#### EXERCISE REQUIREMENTS:
Rewrite the lines from the one that has "द्वारा लिखित" through the last line, replacing "small" with "medium" and changing nothing else. Leave the pictures out.

+++ SUPPLIED DATA +++

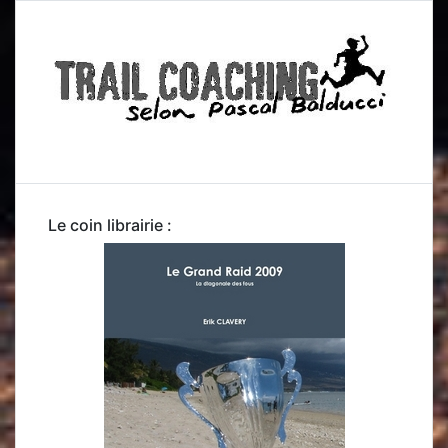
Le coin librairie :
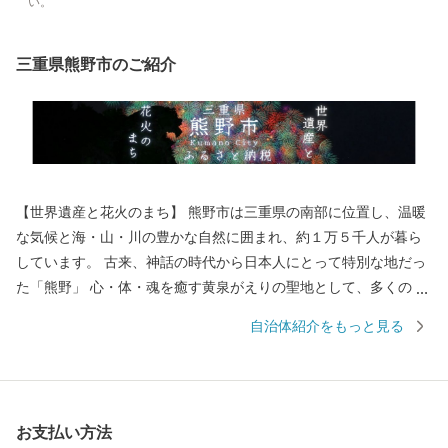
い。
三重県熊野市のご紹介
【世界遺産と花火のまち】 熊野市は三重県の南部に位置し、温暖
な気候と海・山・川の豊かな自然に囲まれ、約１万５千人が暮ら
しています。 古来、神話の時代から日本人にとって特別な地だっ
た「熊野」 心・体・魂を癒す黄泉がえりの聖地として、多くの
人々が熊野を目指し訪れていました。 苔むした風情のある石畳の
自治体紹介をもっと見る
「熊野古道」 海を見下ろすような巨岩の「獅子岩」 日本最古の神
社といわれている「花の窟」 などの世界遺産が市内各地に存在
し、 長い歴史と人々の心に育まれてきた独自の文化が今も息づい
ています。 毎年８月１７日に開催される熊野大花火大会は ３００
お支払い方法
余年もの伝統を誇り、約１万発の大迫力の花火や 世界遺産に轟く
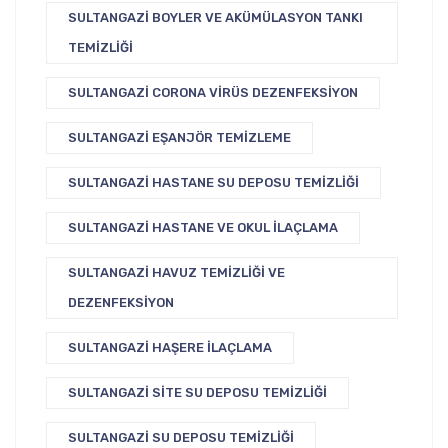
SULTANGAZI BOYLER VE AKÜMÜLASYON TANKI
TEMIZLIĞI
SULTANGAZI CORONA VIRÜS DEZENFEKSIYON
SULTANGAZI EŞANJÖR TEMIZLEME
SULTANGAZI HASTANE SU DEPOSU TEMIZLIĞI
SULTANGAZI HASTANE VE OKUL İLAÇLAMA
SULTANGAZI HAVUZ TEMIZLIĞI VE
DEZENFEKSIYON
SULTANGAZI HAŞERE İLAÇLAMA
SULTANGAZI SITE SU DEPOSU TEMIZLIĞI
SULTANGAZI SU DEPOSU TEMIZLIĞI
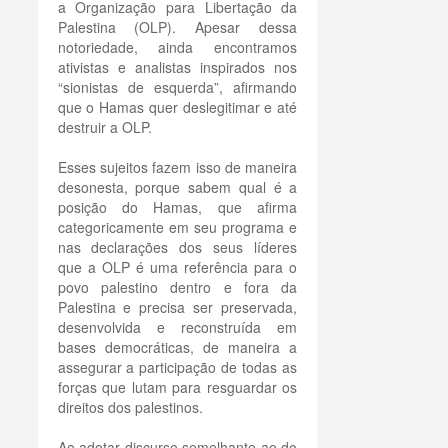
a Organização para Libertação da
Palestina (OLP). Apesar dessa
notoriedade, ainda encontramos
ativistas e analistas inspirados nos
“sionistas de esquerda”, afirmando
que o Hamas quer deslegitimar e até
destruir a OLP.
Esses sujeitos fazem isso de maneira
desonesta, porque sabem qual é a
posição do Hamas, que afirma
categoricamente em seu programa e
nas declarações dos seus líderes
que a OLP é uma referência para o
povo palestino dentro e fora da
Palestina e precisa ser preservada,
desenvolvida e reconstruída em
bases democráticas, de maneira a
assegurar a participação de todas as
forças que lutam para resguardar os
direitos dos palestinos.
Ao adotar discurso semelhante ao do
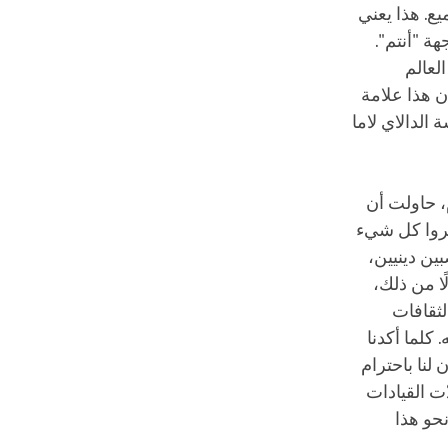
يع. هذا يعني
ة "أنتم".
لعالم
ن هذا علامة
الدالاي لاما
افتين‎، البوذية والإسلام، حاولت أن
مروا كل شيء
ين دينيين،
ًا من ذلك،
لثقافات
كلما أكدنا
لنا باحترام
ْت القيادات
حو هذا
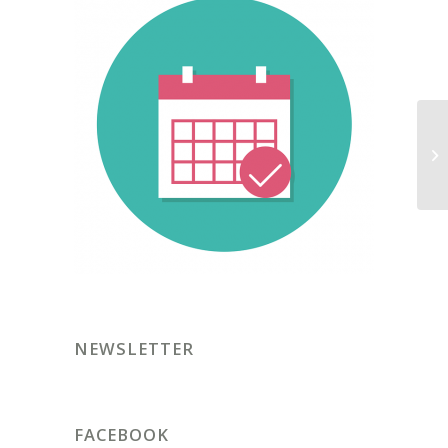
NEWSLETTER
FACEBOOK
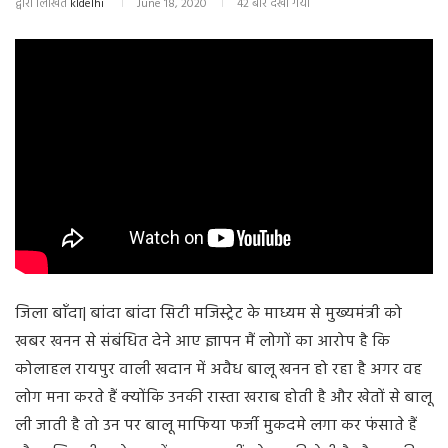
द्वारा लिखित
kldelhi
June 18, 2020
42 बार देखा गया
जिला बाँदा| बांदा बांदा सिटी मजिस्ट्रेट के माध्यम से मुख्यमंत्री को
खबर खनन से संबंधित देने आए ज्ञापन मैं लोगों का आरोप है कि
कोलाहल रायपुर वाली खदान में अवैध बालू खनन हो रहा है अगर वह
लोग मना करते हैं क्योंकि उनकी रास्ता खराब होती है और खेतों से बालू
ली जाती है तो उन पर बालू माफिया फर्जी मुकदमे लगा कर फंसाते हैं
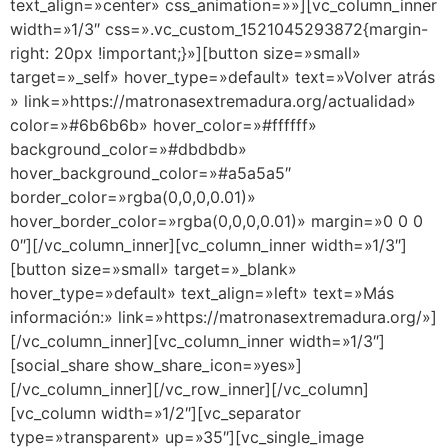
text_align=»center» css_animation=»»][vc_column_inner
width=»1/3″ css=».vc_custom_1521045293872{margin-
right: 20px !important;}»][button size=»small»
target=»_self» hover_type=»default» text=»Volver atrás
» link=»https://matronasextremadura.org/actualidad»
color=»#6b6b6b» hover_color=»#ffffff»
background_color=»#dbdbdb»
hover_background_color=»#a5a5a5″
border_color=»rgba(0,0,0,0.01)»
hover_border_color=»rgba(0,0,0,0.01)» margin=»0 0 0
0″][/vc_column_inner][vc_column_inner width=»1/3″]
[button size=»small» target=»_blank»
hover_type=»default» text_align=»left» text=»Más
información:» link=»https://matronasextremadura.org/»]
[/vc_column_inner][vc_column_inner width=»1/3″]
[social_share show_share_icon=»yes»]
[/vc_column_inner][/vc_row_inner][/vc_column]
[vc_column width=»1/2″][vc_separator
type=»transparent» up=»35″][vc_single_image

+++

#### TASK ANSWER:
द्वारा लिखित
kldelhi
June 18, 2020
42 बार देखा गया
जिला बाँदा| बांदा बांदा सिटी मजिस्ट्रेट के माध्यम से मुख्यमंत्री को
खबर खनन से संबंधित देने आए ज्ञापन मैं लोगों का आरोप है कि
कोलाहल रायपुर वाली खदान में अवैध बालू खनन हो रहा है अगर वह
लोग मना करते हैं क्योंकि उनकी रास्ता खराब होती है और खेतों से बालू
ली जाती है तो उन पर बालू माफिया फर्जी मुकदमे लगा कर फंसाते हैं
text_align=»center» css_animation=»»][vc_column_inner
width=»1/3″ css=».vc_custom_1521045293872{margin-
right: 20px !important;}»][button size=»medium»
target=»_self» hover_type=»default» text=»Volver atrás
» link=»https://matronasextremadura.org/actualidad»
color=»#6b6b6b» hover_color=»#ffffff»
background_color=»#dbdbdb»
hover_background_color=»#a5a5a5″
border_color=»rgba(0,0,0,0.01)»
hover_border_color=»rgba(0,0,0,0.01)» margin=»0 0 0
0″][/vc_column_inner][vc_column_inner width=»1/3″]
[button size=»medium» target=»_blank»
hover_type=»default» text_align=»left» text=»Más
información:» link=»https://matronasextremadura.org/»]
[/vc_column_inner][vc_column_inner width=»1/3″]
[social_share show_share_icon=»yes»]
[/vc_column_inner][/vc_row_inner][/vc_column]
[vc_column width=»1/2″][vc_separator
type=»transparent» up=»35″][vc_single_image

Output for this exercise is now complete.